Consider the following scenario: you’re one of the 10-odd non-NAMA banks nursing bad property loans in the State and let’s say you advanced a development loan on a few acres in Bandon, Co Cork. Like many development loans advanced during the boom, the loan went bad with the collapse in property values. Today you are effectively left with a field and you are trying to maximise the value of the field so as to minimise your losses on the loan. A common enough scenario, I would have thought.
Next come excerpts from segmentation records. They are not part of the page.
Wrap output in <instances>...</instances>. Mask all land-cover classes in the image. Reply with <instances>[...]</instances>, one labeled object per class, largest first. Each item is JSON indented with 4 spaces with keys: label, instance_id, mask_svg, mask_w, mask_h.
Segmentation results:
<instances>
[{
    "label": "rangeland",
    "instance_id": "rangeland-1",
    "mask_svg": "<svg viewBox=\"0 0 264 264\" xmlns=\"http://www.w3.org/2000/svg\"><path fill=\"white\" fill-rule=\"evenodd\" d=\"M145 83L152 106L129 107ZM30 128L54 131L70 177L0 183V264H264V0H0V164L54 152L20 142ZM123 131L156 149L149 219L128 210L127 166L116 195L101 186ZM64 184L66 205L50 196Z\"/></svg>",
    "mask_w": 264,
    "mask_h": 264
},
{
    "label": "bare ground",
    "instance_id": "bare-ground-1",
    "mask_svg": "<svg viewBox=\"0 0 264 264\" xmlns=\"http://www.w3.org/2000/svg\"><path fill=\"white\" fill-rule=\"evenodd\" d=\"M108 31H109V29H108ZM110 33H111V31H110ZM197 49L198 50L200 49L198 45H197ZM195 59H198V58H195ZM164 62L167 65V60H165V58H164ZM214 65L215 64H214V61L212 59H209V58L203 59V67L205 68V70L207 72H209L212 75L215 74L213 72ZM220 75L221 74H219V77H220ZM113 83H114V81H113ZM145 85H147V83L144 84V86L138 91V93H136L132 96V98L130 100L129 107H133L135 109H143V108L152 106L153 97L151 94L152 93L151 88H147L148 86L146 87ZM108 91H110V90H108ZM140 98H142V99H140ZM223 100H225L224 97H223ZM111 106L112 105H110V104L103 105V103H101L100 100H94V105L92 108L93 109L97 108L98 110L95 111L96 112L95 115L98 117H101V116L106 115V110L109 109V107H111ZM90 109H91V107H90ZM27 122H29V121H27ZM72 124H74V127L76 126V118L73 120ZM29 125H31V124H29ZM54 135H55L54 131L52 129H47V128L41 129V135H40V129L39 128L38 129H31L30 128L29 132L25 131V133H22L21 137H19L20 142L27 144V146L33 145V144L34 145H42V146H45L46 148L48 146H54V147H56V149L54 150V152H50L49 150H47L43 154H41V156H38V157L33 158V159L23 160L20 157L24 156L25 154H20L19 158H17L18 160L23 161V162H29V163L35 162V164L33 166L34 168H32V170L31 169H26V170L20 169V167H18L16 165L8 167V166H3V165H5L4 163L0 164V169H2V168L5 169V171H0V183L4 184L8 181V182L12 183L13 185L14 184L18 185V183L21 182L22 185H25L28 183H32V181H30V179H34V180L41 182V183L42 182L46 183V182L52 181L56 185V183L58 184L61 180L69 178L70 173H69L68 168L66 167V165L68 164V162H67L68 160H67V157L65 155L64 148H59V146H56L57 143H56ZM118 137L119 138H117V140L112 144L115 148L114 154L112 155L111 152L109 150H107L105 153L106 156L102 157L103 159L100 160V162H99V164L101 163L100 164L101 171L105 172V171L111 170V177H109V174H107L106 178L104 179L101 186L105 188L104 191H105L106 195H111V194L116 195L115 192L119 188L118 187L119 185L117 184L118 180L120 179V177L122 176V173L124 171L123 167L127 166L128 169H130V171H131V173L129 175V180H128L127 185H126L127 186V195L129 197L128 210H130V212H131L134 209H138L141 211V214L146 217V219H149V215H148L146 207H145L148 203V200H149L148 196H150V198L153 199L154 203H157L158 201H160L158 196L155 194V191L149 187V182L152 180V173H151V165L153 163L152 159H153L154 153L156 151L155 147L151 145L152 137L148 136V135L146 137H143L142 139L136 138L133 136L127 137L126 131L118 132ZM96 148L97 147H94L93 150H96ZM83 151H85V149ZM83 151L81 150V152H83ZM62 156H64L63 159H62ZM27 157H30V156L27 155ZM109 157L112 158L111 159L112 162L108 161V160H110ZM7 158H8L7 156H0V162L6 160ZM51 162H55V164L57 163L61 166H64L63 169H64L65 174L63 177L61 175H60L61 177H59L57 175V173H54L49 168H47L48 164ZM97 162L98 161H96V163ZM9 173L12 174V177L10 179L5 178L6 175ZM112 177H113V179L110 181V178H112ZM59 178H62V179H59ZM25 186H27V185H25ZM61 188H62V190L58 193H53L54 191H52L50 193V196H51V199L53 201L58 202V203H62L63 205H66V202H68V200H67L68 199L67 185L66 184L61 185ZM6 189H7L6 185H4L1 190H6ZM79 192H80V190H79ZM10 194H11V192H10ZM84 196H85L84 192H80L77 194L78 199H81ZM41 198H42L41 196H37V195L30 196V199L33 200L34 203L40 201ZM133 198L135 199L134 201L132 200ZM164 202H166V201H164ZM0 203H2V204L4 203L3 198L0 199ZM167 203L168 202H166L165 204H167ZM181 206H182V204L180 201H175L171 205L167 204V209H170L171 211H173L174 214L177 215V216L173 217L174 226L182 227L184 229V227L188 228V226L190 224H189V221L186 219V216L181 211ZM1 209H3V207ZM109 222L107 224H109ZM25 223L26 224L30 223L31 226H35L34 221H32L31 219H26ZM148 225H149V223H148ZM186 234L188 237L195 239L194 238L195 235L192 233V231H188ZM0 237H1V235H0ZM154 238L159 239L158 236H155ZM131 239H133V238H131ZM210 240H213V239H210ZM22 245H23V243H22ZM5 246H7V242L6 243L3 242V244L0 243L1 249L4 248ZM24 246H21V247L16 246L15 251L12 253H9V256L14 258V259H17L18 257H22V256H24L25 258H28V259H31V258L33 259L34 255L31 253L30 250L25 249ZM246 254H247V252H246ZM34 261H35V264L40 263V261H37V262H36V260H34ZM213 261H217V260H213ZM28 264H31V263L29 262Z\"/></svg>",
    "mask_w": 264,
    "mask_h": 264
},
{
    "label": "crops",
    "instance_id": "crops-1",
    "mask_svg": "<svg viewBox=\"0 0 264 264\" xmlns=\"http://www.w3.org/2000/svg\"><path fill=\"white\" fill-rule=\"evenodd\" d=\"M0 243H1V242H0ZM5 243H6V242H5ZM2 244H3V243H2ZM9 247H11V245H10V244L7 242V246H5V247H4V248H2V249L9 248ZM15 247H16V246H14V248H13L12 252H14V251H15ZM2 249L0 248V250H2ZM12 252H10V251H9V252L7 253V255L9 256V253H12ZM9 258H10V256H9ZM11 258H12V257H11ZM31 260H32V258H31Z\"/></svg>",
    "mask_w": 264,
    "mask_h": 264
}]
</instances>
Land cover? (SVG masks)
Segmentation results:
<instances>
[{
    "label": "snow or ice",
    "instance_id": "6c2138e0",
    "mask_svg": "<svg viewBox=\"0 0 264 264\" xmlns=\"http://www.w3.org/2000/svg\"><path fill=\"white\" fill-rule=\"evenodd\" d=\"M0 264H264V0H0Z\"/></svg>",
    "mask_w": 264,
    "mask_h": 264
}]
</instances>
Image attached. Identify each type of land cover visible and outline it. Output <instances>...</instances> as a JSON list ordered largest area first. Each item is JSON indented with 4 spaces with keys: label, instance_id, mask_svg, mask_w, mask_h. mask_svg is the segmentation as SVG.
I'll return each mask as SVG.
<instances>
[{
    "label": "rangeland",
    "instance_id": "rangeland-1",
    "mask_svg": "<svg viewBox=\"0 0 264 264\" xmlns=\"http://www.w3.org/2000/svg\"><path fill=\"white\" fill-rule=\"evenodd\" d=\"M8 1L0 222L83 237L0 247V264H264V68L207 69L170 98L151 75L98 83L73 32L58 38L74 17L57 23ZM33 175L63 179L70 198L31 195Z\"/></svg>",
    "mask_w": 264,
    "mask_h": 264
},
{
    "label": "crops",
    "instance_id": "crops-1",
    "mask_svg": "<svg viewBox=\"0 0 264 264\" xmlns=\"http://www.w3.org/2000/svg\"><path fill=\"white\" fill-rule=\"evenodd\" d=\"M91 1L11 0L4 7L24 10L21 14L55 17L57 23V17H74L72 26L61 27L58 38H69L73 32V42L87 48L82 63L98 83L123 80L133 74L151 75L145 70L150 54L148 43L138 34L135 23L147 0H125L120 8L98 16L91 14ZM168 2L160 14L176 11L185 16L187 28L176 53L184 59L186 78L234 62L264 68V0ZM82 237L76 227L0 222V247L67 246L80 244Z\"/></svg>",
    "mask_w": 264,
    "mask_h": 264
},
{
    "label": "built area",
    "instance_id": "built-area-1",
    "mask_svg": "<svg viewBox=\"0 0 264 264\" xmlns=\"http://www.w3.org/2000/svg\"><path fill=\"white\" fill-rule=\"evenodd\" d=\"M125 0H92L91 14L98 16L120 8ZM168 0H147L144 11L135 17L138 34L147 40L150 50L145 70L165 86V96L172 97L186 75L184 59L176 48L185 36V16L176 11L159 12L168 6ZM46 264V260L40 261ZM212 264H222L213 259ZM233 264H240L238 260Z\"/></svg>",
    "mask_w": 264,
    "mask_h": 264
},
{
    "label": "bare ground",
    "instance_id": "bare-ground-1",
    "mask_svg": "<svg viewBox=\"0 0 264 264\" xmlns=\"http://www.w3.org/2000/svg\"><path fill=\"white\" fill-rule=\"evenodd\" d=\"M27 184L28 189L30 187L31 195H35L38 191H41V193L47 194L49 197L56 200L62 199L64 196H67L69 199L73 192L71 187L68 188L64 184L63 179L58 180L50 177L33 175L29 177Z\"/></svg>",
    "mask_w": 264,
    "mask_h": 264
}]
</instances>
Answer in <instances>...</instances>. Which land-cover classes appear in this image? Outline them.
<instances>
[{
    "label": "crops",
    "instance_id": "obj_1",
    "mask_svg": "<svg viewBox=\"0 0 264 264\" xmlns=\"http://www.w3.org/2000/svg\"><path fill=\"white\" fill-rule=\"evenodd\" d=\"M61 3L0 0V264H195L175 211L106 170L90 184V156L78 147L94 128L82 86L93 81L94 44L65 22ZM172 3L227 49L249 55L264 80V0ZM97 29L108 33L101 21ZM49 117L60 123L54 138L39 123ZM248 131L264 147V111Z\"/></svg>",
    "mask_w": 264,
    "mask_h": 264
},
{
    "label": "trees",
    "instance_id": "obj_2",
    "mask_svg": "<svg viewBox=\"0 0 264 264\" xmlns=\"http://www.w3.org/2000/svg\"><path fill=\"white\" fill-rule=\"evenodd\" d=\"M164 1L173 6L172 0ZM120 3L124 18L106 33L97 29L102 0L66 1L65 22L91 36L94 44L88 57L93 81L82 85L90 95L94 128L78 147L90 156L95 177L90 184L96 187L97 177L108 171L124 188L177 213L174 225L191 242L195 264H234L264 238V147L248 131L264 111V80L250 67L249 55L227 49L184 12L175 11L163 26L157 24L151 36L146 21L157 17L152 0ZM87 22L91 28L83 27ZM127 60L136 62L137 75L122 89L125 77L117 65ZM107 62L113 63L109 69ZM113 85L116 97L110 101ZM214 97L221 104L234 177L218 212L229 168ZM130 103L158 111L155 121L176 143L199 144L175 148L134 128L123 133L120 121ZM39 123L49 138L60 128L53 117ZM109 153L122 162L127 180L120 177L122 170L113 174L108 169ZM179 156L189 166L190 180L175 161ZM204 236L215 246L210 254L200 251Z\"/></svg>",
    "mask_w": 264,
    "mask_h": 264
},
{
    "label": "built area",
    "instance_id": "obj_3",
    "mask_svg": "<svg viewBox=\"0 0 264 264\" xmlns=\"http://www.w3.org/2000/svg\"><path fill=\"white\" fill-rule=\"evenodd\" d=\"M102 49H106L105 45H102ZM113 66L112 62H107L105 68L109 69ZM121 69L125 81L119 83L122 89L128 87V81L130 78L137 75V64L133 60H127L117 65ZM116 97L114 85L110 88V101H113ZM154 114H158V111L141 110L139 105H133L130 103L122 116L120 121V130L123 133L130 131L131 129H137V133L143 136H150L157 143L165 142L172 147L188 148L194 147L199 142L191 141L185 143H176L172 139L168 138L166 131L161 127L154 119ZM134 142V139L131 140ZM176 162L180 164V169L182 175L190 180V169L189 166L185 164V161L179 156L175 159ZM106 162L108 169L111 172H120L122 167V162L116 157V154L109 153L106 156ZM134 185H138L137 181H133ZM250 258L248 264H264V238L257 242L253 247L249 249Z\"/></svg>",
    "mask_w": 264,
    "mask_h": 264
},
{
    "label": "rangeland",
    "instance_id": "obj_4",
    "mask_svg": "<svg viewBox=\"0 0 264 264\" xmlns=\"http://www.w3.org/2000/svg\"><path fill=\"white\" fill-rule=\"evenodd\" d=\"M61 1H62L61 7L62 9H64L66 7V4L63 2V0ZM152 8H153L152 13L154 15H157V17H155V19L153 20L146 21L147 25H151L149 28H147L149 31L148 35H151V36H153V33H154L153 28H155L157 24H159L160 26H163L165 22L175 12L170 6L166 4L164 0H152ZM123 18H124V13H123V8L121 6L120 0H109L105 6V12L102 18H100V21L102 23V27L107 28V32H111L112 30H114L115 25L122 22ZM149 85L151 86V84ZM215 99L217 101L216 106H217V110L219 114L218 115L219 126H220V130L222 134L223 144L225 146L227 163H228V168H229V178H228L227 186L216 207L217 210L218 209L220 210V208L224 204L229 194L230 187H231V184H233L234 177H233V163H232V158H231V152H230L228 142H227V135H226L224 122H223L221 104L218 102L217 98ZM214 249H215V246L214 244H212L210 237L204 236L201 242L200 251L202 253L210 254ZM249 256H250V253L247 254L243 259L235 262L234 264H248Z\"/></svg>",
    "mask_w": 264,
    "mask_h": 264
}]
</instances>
But why Bandon? Because local “environmental engineer and member of Cork County Council’s strategic planning committee”, Declan Waugh is advocating that NAMA property be given, according to the Irish Times, “priority to having these lands developed or construction completed prior to further zoning so there would be “orderly development””
Declan points out the priority of NAMA to deliver a return to the taxpayer and that is perfectly publicly-spirited. But should NAMA be given preferential treatment by local authorities, treatment that might disadvantage other non-NAMA banks? And NAMA is, for better or worse, part of the fabric of our banking sector. Should NAMA’s recovery of loans be given priority over the recovery of loans by a non-NAMA bank? “Damned right, they should, it’s our money that’s at risk!” might be the initial response but if NAMA acts in an uncompetitive manner, either through its own actions or actions by the State, then there is a risk that non-NAMA banks might seek legal redress. The EC Decision approving the NAMA scheme was careful to consider the market-distorting effect that the agency might have in the Irish market and NAMA’s powers were trimmed to some extent (eg the power of NAMA to demand information from the tax authorities, the Revenue Commissioners).
And given that these non-NAMA banks are nursing €50bn+ of property lending (from recollection BoSI has €30bn, RBS/Ulster Bank has €25bn, NIB has €10bn and there will be others) in the State, they might be tempted to fire a warning shot over NAMA’s bows sooner rather than later.